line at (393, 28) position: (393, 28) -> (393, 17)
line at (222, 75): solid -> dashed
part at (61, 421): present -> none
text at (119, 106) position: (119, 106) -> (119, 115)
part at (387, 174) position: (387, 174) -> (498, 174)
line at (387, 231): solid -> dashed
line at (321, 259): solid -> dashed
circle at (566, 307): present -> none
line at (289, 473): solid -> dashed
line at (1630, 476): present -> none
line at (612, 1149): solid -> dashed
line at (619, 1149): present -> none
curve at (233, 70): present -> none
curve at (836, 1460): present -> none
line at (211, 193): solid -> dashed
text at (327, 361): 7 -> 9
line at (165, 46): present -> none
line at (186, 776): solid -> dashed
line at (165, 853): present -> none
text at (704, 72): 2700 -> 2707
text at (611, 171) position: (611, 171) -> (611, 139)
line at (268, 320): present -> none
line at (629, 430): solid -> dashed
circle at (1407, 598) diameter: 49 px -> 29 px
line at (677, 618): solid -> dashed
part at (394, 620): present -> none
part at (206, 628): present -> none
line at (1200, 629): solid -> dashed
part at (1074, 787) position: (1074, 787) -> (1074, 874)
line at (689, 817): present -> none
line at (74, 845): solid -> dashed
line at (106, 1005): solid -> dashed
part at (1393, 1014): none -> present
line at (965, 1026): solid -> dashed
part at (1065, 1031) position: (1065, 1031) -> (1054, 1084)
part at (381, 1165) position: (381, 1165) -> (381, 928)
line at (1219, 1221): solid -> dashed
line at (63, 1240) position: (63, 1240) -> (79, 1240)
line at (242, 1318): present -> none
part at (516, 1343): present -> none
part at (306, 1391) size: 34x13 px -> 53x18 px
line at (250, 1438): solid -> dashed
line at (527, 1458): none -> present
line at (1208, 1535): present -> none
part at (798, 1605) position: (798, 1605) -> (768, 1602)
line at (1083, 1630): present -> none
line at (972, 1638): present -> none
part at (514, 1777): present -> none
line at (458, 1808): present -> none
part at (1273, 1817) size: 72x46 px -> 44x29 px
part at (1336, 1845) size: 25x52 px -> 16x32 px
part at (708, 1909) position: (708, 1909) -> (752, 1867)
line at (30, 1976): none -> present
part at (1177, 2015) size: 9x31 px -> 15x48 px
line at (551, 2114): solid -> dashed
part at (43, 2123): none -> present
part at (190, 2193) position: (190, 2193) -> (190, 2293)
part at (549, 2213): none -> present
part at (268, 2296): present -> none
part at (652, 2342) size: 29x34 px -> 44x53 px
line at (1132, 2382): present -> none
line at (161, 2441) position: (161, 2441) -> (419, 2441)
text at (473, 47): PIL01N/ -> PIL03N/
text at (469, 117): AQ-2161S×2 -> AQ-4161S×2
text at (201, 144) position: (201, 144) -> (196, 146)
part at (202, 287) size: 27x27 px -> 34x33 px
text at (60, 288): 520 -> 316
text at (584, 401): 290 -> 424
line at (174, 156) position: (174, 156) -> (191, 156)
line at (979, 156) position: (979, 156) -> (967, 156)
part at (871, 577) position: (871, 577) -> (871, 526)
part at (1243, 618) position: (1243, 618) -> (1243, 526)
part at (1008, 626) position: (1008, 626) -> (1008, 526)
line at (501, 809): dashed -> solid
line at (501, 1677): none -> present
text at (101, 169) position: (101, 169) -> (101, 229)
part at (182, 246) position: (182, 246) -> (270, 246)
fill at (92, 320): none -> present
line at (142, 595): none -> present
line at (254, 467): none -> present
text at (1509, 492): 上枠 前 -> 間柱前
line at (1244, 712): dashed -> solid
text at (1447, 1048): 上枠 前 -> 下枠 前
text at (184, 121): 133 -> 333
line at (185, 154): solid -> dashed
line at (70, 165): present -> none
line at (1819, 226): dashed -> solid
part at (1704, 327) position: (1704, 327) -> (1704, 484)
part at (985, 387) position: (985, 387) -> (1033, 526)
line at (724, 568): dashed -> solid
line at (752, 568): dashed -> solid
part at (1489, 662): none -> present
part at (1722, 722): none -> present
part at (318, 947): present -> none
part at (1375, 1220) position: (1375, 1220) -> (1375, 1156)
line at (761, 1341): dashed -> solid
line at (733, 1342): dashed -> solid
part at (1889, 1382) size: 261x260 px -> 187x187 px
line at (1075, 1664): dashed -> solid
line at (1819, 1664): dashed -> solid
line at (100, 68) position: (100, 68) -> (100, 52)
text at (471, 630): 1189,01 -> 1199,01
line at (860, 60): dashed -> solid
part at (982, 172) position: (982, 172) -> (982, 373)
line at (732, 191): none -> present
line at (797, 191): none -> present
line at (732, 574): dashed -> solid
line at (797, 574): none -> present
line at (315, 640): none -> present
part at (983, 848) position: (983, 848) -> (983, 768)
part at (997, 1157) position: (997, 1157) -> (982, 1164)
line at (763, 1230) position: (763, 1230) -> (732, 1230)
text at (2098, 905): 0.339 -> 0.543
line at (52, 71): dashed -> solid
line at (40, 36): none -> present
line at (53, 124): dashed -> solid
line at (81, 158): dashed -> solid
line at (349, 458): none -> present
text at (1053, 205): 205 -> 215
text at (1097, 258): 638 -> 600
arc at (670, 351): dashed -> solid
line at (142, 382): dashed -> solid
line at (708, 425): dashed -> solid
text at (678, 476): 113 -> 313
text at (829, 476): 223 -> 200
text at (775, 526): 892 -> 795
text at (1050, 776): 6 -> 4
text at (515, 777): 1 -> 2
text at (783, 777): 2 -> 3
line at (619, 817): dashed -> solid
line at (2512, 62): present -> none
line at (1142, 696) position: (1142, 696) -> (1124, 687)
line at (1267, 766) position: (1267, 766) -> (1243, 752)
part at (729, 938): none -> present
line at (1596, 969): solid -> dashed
• • • • •
Copy out all the items again, substituting "broken" for every occurrence of "dashed" and leaving everything else unchanged.

line at (393, 28) position: (393, 28) -> (393, 17)
line at (222, 75): solid -> broken
part at (61, 421): present -> none
text at (119, 106) position: (119, 106) -> (119, 115)
part at (387, 174) position: (387, 174) -> (498, 174)
line at (387, 231): solid -> broken
line at (321, 259): solid -> broken
circle at (566, 307): present -> none
line at (289, 473): solid -> broken
line at (1630, 476): present -> none
line at (612, 1149): solid -> broken
line at (619, 1149): present -> none
curve at (233, 70): present -> none
curve at (836, 1460): present -> none
line at (211, 193): solid -> broken
text at (327, 361): 7 -> 9
line at (165, 46): present -> none
line at (186, 776): solid -> broken
line at (165, 853): present -> none
text at (704, 72): 2700 -> 2707
text at (611, 171) position: (611, 171) -> (611, 139)
line at (268, 320): present -> none
line at (629, 430): solid -> broken
circle at (1407, 598) diameter: 49 px -> 29 px
line at (677, 618): solid -> broken
part at (394, 620): present -> none
part at (206, 628): present -> none
line at (1200, 629): solid -> broken
part at (1074, 787) position: (1074, 787) -> (1074, 874)
line at (689, 817): present -> none
line at (74, 845): solid -> broken
line at (106, 1005): solid -> broken
part at (1393, 1014): none -> present
line at (965, 1026): solid -> broken
part at (1065, 1031) position: (1065, 1031) -> (1054, 1084)
part at (381, 1165) position: (381, 1165) -> (381, 928)
line at (1219, 1221): solid -> broken
line at (63, 1240) position: (63, 1240) -> (79, 1240)
line at (242, 1318): present -> none
part at (516, 1343): present -> none
part at (306, 1391) size: 34x13 px -> 53x18 px
line at (250, 1438): solid -> broken
line at (527, 1458): none -> present
line at (1208, 1535): present -> none
part at (798, 1605) position: (798, 1605) -> (768, 1602)
line at (1083, 1630): present -> none
line at (972, 1638): present -> none
part at (514, 1777): present -> none
line at (458, 1808): present -> none
part at (1273, 1817) size: 72x46 px -> 44x29 px
part at (1336, 1845) size: 25x52 px -> 16x32 px
part at (708, 1909) position: (708, 1909) -> (752, 1867)
line at (30, 1976): none -> present
part at (1177, 2015) size: 9x31 px -> 15x48 px
line at (551, 2114): solid -> broken
part at (43, 2123): none -> present
part at (190, 2193) position: (190, 2193) -> (190, 2293)
part at (549, 2213): none -> present
part at (268, 2296): present -> none
part at (652, 2342) size: 29x34 px -> 44x53 px
line at (1132, 2382): present -> none
line at (161, 2441) position: (161, 2441) -> (419, 2441)
text at (473, 47): PIL01N/ -> PIL03N/
text at (469, 117): AQ-2161S×2 -> AQ-4161S×2
text at (201, 144) position: (201, 144) -> (196, 146)
part at (202, 287) size: 27x27 px -> 34x33 px
text at (60, 288): 520 -> 316
text at (584, 401): 290 -> 424
line at (174, 156) position: (174, 156) -> (191, 156)
line at (979, 156) position: (979, 156) -> (967, 156)
part at (871, 577) position: (871, 577) -> (871, 526)
part at (1243, 618) position: (1243, 618) -> (1243, 526)
part at (1008, 626) position: (1008, 626) -> (1008, 526)
line at (501, 809): broken -> solid
line at (501, 1677): none -> present
text at (101, 169) position: (101, 169) -> (101, 229)
part at (182, 246) position: (182, 246) -> (270, 246)
fill at (92, 320): none -> present
line at (142, 595): none -> present
line at (254, 467): none -> present
text at (1509, 492): 上枠 前 -> 間柱前
line at (1244, 712): broken -> solid
text at (1447, 1048): 上枠 前 -> 下枠 前
text at (184, 121): 133 -> 333
line at (185, 154): solid -> broken
line at (70, 165): present -> none
line at (1819, 226): broken -> solid
part at (1704, 327) position: (1704, 327) -> (1704, 484)
part at (985, 387) position: (985, 387) -> (1033, 526)
line at (724, 568): broken -> solid
line at (752, 568): broken -> solid
part at (1489, 662): none -> present
part at (1722, 722): none -> present
part at (318, 947): present -> none
part at (1375, 1220) position: (1375, 1220) -> (1375, 1156)
line at (761, 1341): broken -> solid
line at (733, 1342): broken -> solid
part at (1889, 1382) size: 261x260 px -> 187x187 px
line at (1075, 1664): broken -> solid
line at (1819, 1664): broken -> solid
line at (100, 68) position: (100, 68) -> (100, 52)
text at (471, 630): 1189,01 -> 1199,01
line at (860, 60): broken -> solid
part at (982, 172) position: (982, 172) -> (982, 373)
line at (732, 191): none -> present
line at (797, 191): none -> present
line at (732, 574): broken -> solid
line at (797, 574): none -> present
line at (315, 640): none -> present
part at (983, 848) position: (983, 848) -> (983, 768)
part at (997, 1157) position: (997, 1157) -> (982, 1164)
line at (763, 1230) position: (763, 1230) -> (732, 1230)
text at (2098, 905): 0.339 -> 0.543
line at (52, 71): broken -> solid
line at (40, 36): none -> present
line at (53, 124): broken -> solid
line at (81, 158): broken -> solid
line at (349, 458): none -> present
text at (1053, 205): 205 -> 215
text at (1097, 258): 638 -> 600
arc at (670, 351): broken -> solid
line at (142, 382): broken -> solid
line at (708, 425): broken -> solid
text at (678, 476): 113 -> 313
text at (829, 476): 223 -> 200
text at (775, 526): 892 -> 795
text at (1050, 776): 6 -> 4
text at (515, 777): 1 -> 2
text at (783, 777): 2 -> 3
line at (619, 817): broken -> solid
line at (2512, 62): present -> none
line at (1142, 696) position: (1142, 696) -> (1124, 687)
line at (1267, 766) position: (1267, 766) -> (1243, 752)
part at (729, 938): none -> present
line at (1596, 969): solid -> broken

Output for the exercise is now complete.